*本文*
本場メキシコで戦う日本人プロレスラーの未来を変える挑戦 川人拓来

戦い慣れた日本の地を離れ、プロレスの本場メキシコに身を置き「高み」に挑み続ける男がいる。新日本プロレスの川人拓来だ。2018年2月に来墨後、「ルチャリブレでの戦いは苦難の連続だった。」と語る彼の表情はどこか既に自信を感じさせる。今回amigaは、彼のプロレスとの出会いから8か月間のルチャでの挑戦、そして彼が見据える未来の姿に迫った。

プロローグ

1997年、大阪府池田市のごく一般的な家庭に生まれました。特殊だった事と言えば、母がプロレス好きだったことですかね。小学生の時に初めて母と、テレビの前でプロレスを見た時、体に衝撃が走りました。「俺はプロレスラーになる!」と始めたばかりの野球も辞めて、プロレスにのめり込んでいったのを今でも覚えています。

それからというもの、毎日のように2歳年上の兄とプロレスごっこをしていました。マンションに住んでいたのですが、おかげで家の中はぐちゃぐちゃ。壁に穴が開いてはプロレスのポスターで隠していましたね(笑)プロレスが大好きな母と兄は、今でも自分の試合に「こうした方がいいよ」「ああした方がいいよ」とアドバイスしてくれます。応援してくれてるのか、コーチなのか分からなくなります(笑)

そして小学校の卒業式には、全員の前で「将来はプロレスラーになる!」と宣言したんですけど、周りの同級生はというと、そんな僕の姿にキョトンとしてましたね。「プロレスラー?」って感じで。むしろ担任の先生とか周りの大人の方がプロレスの話で盛り上がってました。休み時間とか懇談会とかでは、会話のほとんどがプロレスで終ってしまうこともありました。

中学に入ると具体的にプロレスラーになるには自分に何が必要なのかを調べるようになりました。入門テストに受かりたいという一心で棚橋さん(棚橋弘至選手)のトレーニング本を買って、兄と割り勘でウエイト器具を購入し、その本に書かれたトレーニングをひたすらやり続けました。

2013年、入門テスト合格

中学3年生になると、近所にあったジムで総合格闘技をはじめました。高校に入学するとそれと並行して空手をはじめ、どちらも新日本プロレスに入門するまで続けていました。僕の憧れの選手が中邑真輔選手で、彼のような打撃の強い選手になりたくて総合格闘技と空手を始めました。

*名前付きの関節座標*
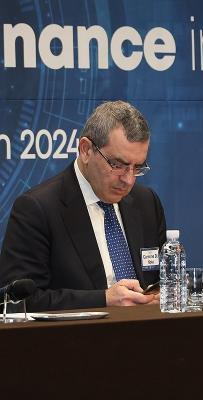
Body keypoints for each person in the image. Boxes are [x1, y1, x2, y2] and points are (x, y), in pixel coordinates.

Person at [0, 101, 166, 311]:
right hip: (76, 340)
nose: (129, 180)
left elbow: (163, 279)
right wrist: (103, 299)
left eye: (137, 167)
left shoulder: (146, 202)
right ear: (86, 150)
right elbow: (17, 301)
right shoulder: (37, 209)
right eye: (118, 165)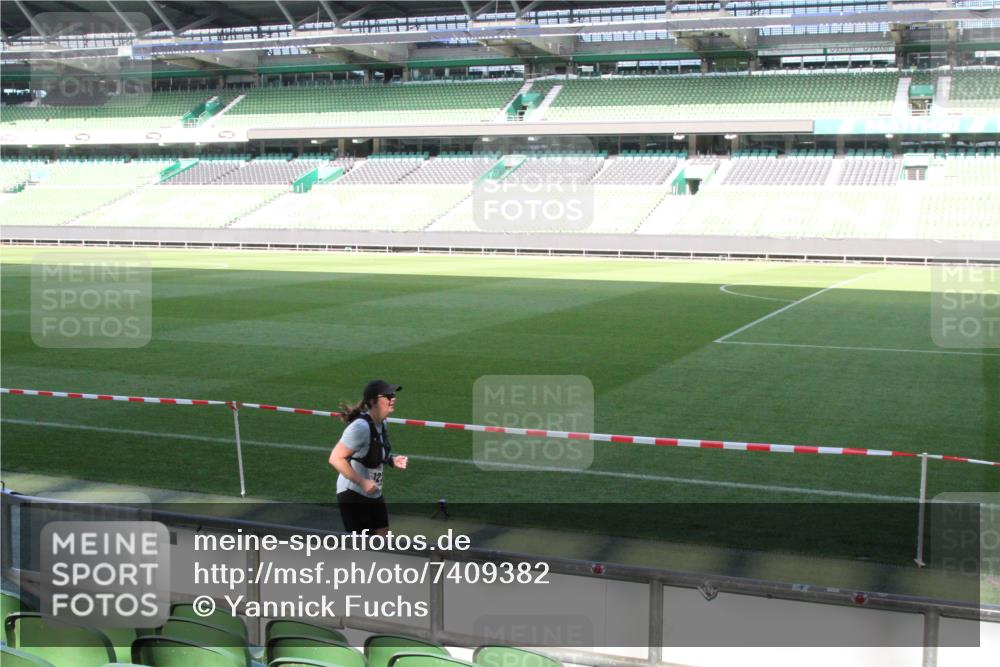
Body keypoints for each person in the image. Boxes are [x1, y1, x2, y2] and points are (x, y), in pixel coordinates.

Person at [329, 379, 408, 536]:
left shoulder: (382, 424)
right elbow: (335, 458)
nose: (393, 399)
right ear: (373, 401)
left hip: (373, 492)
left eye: (393, 395)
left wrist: (391, 460)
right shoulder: (360, 427)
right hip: (353, 493)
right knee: (363, 545)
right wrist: (362, 482)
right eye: (388, 396)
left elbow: (371, 451)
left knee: (383, 539)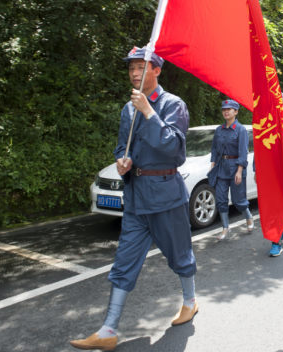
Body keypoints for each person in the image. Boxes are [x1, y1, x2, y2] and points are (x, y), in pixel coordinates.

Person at [70, 47, 197, 351]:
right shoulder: (127, 109)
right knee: (124, 261)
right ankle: (108, 329)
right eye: (131, 69)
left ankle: (190, 301)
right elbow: (120, 148)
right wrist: (121, 162)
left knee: (179, 255)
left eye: (142, 67)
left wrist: (148, 112)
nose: (135, 73)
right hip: (136, 197)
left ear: (157, 71)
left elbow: (174, 149)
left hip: (166, 195)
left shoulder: (172, 105)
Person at [257, 93, 283, 257]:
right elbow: (259, 149)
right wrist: (256, 169)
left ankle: (276, 243)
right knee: (269, 205)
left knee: (280, 206)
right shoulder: (261, 122)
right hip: (267, 172)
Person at [210, 100, 253, 241]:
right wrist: (212, 166)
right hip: (222, 167)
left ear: (236, 111)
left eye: (229, 109)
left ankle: (249, 217)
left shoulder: (240, 130)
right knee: (221, 200)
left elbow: (243, 152)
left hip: (236, 168)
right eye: (224, 109)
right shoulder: (219, 129)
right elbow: (214, 150)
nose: (226, 111)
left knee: (238, 200)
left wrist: (239, 171)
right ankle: (225, 228)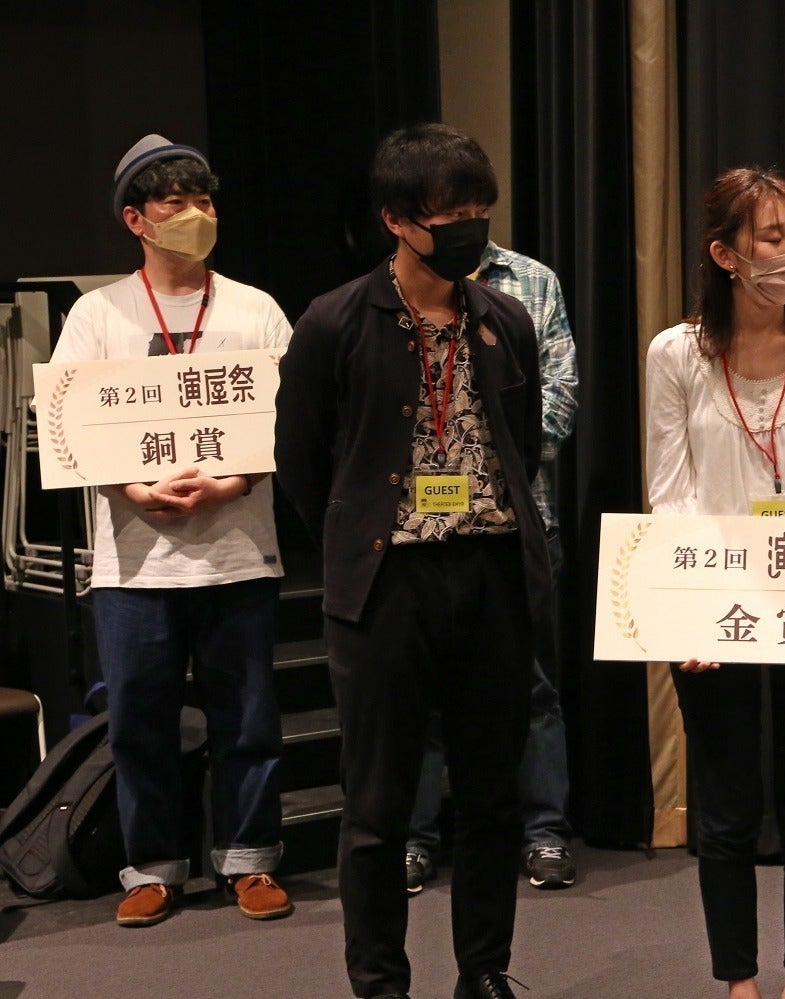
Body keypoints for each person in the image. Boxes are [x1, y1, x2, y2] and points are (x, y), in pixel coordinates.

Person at [275, 123, 547, 999]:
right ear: (396, 220)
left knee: (492, 796)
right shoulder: (335, 322)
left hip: (491, 574)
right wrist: (361, 534)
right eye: (449, 215)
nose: (469, 228)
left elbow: (523, 443)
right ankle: (381, 983)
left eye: (478, 211)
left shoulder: (503, 319)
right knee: (378, 805)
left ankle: (484, 970)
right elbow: (301, 461)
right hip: (387, 583)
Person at [49, 134, 293, 928]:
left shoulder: (255, 308)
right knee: (140, 722)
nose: (196, 214)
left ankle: (250, 860)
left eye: (205, 200)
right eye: (176, 202)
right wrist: (132, 486)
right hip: (134, 561)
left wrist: (232, 481)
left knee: (247, 718)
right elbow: (66, 421)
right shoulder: (98, 314)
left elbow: (291, 416)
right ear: (136, 219)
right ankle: (153, 867)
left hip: (237, 549)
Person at [645, 167, 785, 999]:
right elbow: (671, 491)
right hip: (715, 599)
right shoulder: (676, 353)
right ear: (725, 254)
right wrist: (690, 617)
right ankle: (738, 981)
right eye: (772, 237)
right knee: (727, 807)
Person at [405, 239, 579, 894]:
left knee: (532, 687)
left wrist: (490, 451)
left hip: (518, 520)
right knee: (419, 693)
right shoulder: (387, 291)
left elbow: (560, 396)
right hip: (417, 527)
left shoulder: (532, 282)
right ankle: (414, 840)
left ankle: (544, 833)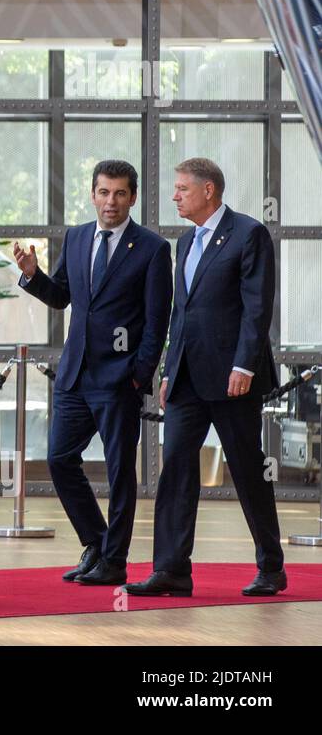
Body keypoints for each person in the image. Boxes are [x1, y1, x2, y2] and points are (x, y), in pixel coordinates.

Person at [124, 158, 286, 599]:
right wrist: (169, 369)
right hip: (187, 379)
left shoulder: (248, 233)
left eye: (182, 189)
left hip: (234, 377)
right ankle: (171, 569)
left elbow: (257, 309)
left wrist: (244, 366)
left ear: (208, 190)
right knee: (175, 467)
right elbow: (183, 312)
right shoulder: (184, 240)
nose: (174, 195)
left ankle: (271, 567)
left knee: (248, 470)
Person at [13, 160, 171, 586]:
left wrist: (139, 374)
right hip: (74, 375)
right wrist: (32, 275)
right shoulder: (78, 237)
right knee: (60, 460)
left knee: (121, 470)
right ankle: (97, 543)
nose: (111, 202)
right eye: (104, 192)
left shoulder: (153, 249)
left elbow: (158, 322)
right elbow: (62, 297)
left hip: (119, 379)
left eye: (120, 193)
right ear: (93, 194)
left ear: (132, 197)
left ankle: (115, 561)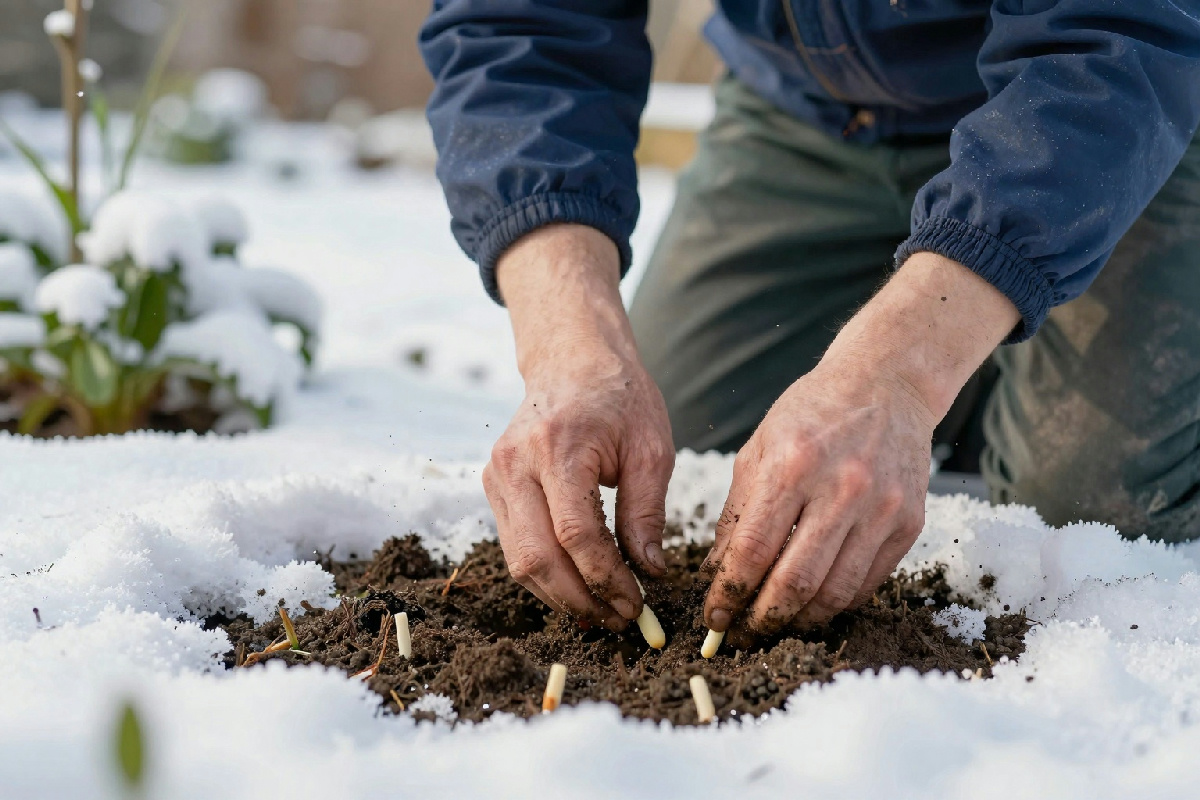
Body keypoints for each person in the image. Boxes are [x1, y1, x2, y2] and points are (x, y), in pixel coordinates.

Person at [419, 2, 1200, 639]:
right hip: (809, 113)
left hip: (1111, 102)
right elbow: (517, 26)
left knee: (1088, 520)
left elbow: (1117, 35)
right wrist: (572, 349)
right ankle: (978, 355)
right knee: (683, 446)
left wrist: (894, 375)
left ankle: (981, 347)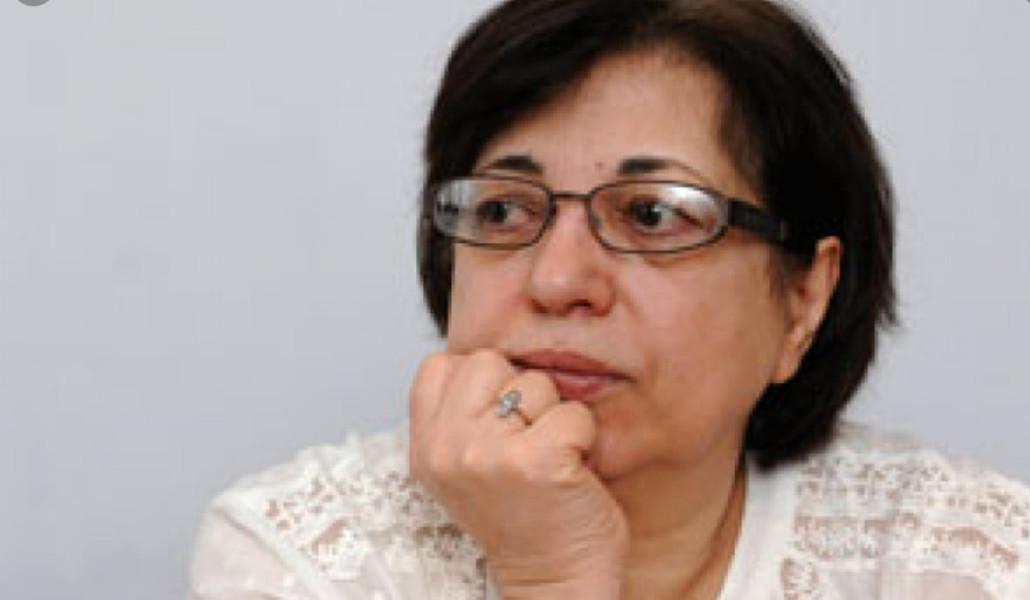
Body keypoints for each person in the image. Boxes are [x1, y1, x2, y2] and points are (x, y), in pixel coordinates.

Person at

*課題の条件*
1 – 次の(a)〜(c)が川人拓来についての記事の内容と合っているかどうか、それぞれ「はい」か「いいえ」で答え、判断の根拠となる記事の語句をそのまま引用してください。
(a) 川人は1997年に大阪府池田市で生まれた。
(b) 小学校の卒業式での宣言に、周りの同級生たちは盛り上がった。
(c) ウエイト器具は兄と割り勘で購入した。
2 – 川人拓来についての記事を2文で要約してください。
3 – 川人拓来についての記事を、最後の文の後から書き継いでください。

*演習の結果*
1 –
(a) はい。「1997年、大阪府池田市のごく一般的な家庭に生まれました。」
(b) いいえ。「周りの同級生はというと、そんな僕の姿にキョトンとしてましたね。」
(c) はい。「兄と割り勘でウエイト器具を購入し」

2 – 新日本プロレスの川人拓来は2018年2月にメキシコへ渡り、ルチャリブレでの戦いを「苦難の連続だった」と語っている。1997年に大阪府池田市で生まれた彼は、小学生の時に母とテレビでプロレスを見て衝撃を受けてプロレスラーを志し、中学では棚橋弘至選手のトレーニング本に従って鍛え、中学3年生で総合格闘技を、高校入学後には空手を始めた。

3 –
高校2年の時に、マスコミとかファンも来る公開入門オーディションに呼ばれたんですけど、当時16歳だったんですね。でも入門規定には「18歳以上23歳未満の180㎝以上の男子」って項目があって、テスト自体は正直余裕だったんですけど、そのときは年齢で落とされました。担当者から18歳になったらもう一度受けるように言われて、そのときに無事合格することが出来ました。入門オーディションでは、腹筋、背筋、スクワットなどのメニューがあるんですけど、普段から自主的に2倍以上の量をやっていたので余裕でしたね。

100を超えるプロレス団体の中で、新日本プロレスを選んだ理由を教えてください。

小学生のとき初めて見たプロレスが新日本プロレスで、新日本の「ストロングスタイル(実力主義のプロレススタイル)」という考え方にすごく惹かれました。言葉にするのはすごく難しいんですけど、人に勇気を与えると言いますか...もう本当に他の団体には興味がないくらい、新日本プロレスの世界に惹かれていたんです。

新日本プロレスの魅力やファンの皆さんに見てほしいところを教えて下さい。

ファンの皆さんやプロレスに興味を持ち出した方々には、まず選手の「人生」を見てほしいです。これは新日本プロレス特有なんですけど、ヤングライオン(デビューから3年未満くらい)時代のコスチューム、そこから海外遠征や試合を積んで自分のスタイル、カラー、コスチュームが形成されます。そこにある「物語」が魅力的なんです。選手それぞれの「物語」を見た上で、試合の勝敗を見るとよりそこに深みが生まれます。たとえば、ヤングライオン時代は全員黒色のショートタイツとリングシューズを履いているのですが、今僕はメキシコに来てから金髪にして赤色のパンタロンを着用しています。それぞれの選手が作り出すそういった世界観に注目してほしいですね。

今回、2018年2月からメキシコに来られた経緯を教えて下さい。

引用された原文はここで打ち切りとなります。